What would it mean for code suggestions to be non-optional? Like, you can't edit the code file yourself but have to talk to a chatbot to ask it to make the edits for you? I think that's fairly obviously a ridiculous notion.
I could envision some point in the future where the tooling is good enough that if you reject the suggestion, you had better have a very good reason for doing so. We're already there on the formatting front, as well as the widely-enabled clang-tidy checks (e.g. pessimizing moves). Once a tool consistently meets that high bar, it's irrelevant whether its suggestions are derived from static analysis or a LLM.

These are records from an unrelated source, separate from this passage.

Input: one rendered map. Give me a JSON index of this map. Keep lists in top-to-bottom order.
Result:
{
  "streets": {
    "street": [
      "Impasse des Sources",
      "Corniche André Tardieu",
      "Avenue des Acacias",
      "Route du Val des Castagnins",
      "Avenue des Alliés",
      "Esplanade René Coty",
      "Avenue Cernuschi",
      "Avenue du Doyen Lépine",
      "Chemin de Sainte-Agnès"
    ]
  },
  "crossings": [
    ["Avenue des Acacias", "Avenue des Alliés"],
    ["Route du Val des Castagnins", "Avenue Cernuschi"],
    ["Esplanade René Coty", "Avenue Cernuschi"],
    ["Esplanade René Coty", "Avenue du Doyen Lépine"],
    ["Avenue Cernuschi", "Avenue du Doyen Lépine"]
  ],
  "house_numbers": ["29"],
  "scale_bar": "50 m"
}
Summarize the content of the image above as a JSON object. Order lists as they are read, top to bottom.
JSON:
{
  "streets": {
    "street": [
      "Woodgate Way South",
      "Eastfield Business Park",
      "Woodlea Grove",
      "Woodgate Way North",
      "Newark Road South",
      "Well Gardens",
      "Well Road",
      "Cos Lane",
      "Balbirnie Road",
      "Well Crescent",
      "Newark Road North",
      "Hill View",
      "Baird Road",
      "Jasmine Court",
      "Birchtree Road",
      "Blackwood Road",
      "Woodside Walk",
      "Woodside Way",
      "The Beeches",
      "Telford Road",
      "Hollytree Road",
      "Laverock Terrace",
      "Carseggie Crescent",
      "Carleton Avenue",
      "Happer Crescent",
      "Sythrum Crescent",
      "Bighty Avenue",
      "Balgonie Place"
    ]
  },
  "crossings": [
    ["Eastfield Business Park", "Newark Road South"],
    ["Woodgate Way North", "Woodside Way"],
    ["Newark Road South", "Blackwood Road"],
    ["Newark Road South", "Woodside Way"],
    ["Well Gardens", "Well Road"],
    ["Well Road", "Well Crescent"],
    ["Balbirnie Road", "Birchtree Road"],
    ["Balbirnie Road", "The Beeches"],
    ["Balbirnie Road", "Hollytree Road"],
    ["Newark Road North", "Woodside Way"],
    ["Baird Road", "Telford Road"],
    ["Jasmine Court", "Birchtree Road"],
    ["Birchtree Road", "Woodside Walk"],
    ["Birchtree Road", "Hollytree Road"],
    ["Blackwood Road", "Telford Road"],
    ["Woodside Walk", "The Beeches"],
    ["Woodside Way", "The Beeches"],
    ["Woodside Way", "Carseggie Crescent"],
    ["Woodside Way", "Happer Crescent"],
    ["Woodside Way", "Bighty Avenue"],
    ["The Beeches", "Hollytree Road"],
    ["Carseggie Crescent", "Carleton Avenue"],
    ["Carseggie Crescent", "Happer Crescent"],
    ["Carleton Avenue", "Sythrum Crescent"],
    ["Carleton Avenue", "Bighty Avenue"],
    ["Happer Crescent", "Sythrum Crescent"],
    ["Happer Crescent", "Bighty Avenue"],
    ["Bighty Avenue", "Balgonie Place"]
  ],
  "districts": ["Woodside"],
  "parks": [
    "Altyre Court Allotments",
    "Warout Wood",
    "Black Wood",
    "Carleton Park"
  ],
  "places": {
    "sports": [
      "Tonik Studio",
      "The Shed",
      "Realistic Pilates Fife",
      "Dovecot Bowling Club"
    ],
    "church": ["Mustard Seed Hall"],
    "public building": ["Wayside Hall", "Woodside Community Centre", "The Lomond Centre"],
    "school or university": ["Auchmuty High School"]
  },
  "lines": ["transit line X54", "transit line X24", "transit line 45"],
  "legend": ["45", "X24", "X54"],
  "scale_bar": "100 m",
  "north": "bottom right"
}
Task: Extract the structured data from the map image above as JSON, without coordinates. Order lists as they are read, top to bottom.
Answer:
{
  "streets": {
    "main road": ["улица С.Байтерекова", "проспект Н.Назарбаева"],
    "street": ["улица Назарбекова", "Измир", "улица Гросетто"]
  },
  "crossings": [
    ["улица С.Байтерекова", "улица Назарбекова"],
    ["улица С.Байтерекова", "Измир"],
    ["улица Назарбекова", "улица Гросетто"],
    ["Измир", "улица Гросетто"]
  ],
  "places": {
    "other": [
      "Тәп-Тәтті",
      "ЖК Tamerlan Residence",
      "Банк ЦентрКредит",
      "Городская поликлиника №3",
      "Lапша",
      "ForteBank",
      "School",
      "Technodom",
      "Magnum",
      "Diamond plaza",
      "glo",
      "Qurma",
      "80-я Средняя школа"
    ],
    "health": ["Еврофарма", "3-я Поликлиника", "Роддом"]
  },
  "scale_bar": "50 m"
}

As far as being non-optional: a code owner could very much refuse to approve your change until it conforms to their standards for their code base.
ML code suggestions at Google do not inspire that high level of confidence in me today, but I have no reason for thinking that will always be the case.
I see your point, and maybe you're right, but I do think formatting tools are materially different. You can define correctness for a formatting tool and they're understood to be about enforcing a consistent style. That doesn't apply to code more generally where there's more open to interpretation, other "style" to consider, program behaviour, etc.
Also I would say that automatic formatters weren't popular until the mid 2010s from what I've experienced, despite being technically possible since pretty much the advent of programming. I even remember having to push hard for adoption of them in ~2018. Even if the AI tools were at the level (and they're definitely not yet, any of them), it could easily take a decade for it to become the norm or for it to be mandated.